23 May 2013

This content is tagged as Pacific arts .

NEWS

Kihara joins Sakahan international indigenous exhibition line up

New Zealand artist Shigeyuki Kihara has been selected for an international indigenous art exhibition at the National Gallery of Canada (NGC). Opening on 17 May, Sakahàn: International Indigenous Art is one of the National Gallery of Canada's most ambitious contemporary art exhibitions to date.

Kihara will be represented by the work 'Fa'afafine: In the Manner of a Woman' - on loan from New York's Metropolitan Museum of Art, where Kihara was the first New Zealand artist to have a solo exhibition in 2008.

Featuring some 150 artworks by over 75 artists from around the world, Kihara is one of only six New Zealand artists to be featured in the Sakahàn quinquennial, joining Brett Graham, Fiona Pardington, Michael Parekowhai, Rachael Rakena and Taika Waititi. International artists of note included in the exhibition include Vernon Ah Kee (Australia), Regina José Galindo (Guatemala) and Wangechi Mutu (United States).

Sakahàn means "to light a fire" in the language of the Algonquin peoples of North America. An internationally significant event, the exhibition promises to be poetic, unexpected and challenging; its diverse international line up intends to celebrate and interrogate distinct cultural, political and social moments experienced by indigenous peoples.

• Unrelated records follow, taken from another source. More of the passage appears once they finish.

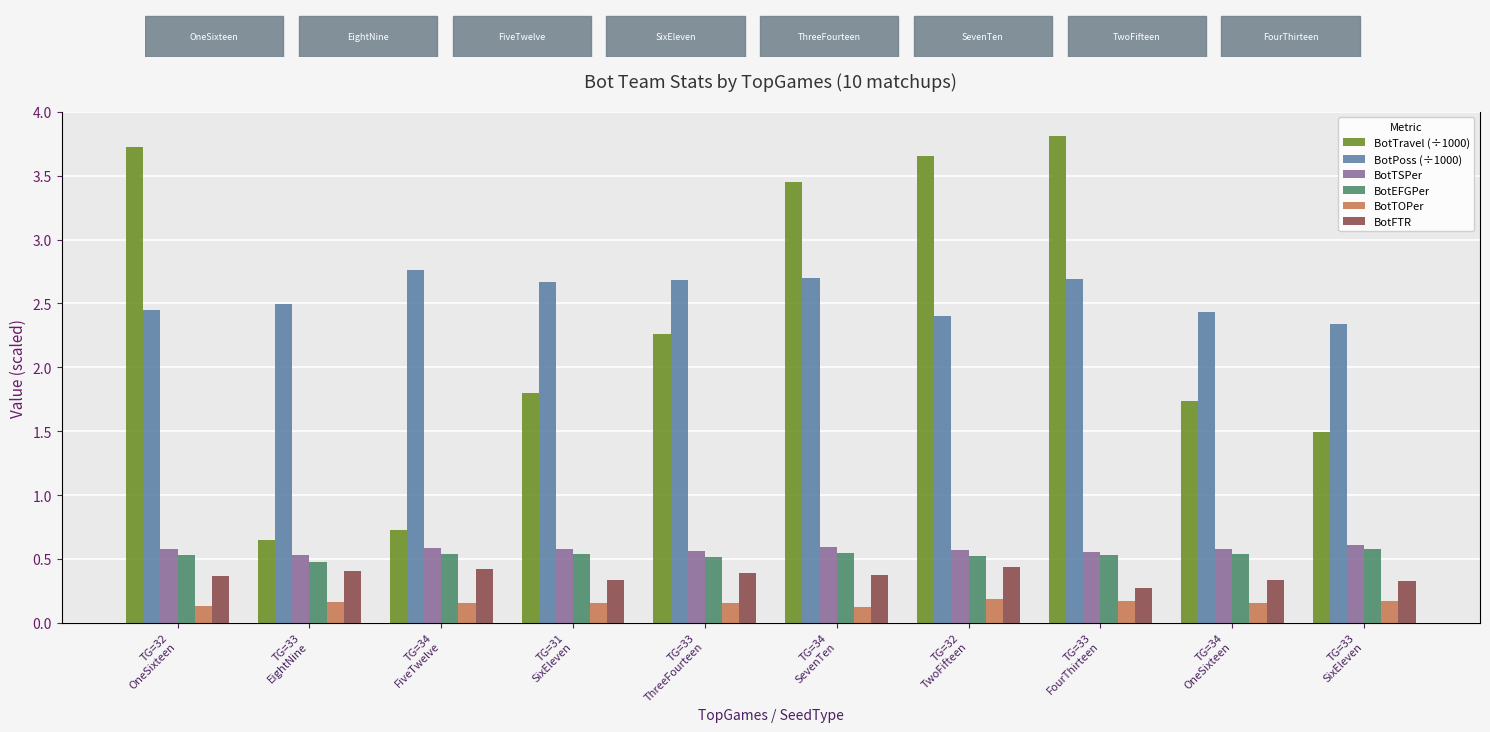

At how many categories does at least one series exceed 0?

10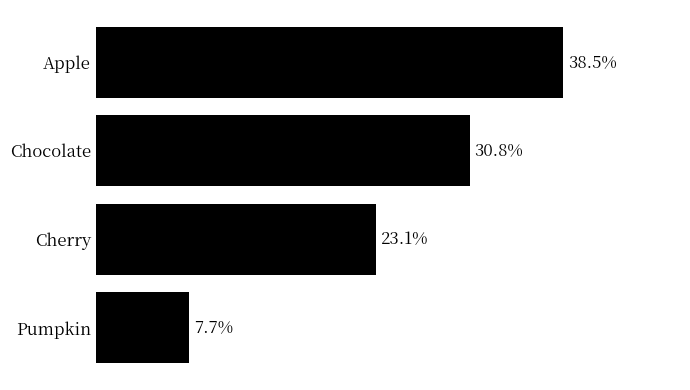

Are the bars horizontal?

Yes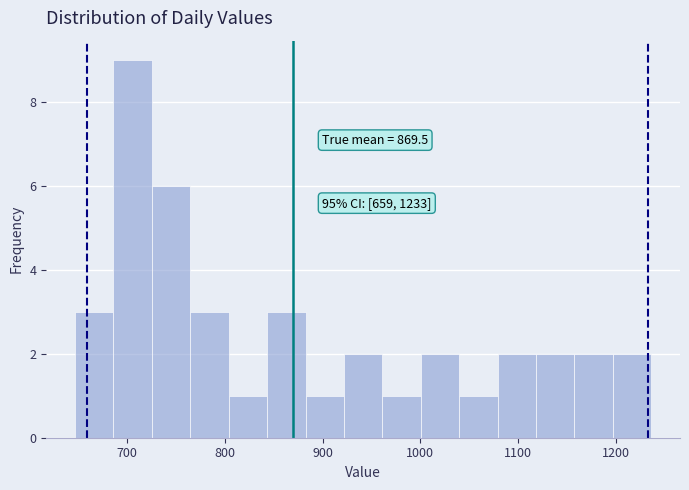

Read against the x-axis, roughly where is the centre of the tallest bar?

710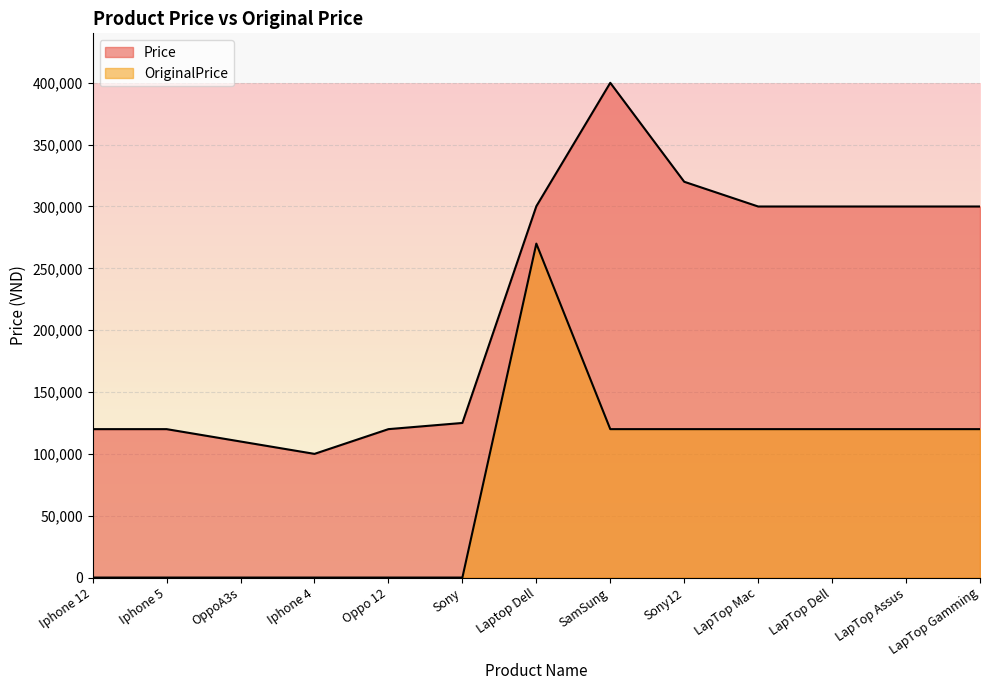

How many lines are shown in the chart?

2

The exhibition has been curated by Greg Hill, NGC Audain Curator of Indigenous Art; Christine Lalonde, NGC Associate Curator of Indigenous Art; and Candice Hopkins, NGC Elizabeth Simonfay Guest Curator.

In a collaborative effort, the NGC's curatorial team worked with an international advisory committee to bring together artists from countries such as Australia, Brazil, Canada, Colombia, Finland, Greenland, Guatemala, India, Japan, Kenya, Mexico, Aotearoa/New Zealand, Norway, Samoa, Taiwan and the United States. The artists' approaches are as varied as their chosen media, which include performance art, drawing, installations, painting, photography, sculpture and video. Several new works will be created specifically for the exhibition.

Kihara's inclusion in Sakahàn directly follows the opening of a mid-career survey exhibition, Undressing the Pacific, spanning more than a decade of her career at the Hocken Library (April – June 2013) and an international research symposium focused on Kihara’s creative work hosted by the Department of History & Art History (4 May 2013); both held at the University of Otago, Dunedin, New Zealand.

The exhibition is a first for the NGC, but the Canadian public gallery has a strong commitment to local and international indigenous artists, and acknowledges that indingeous art has been an important part of their national collection for over 50 years.

The exhibition runs from 17 May to 2 September 2013.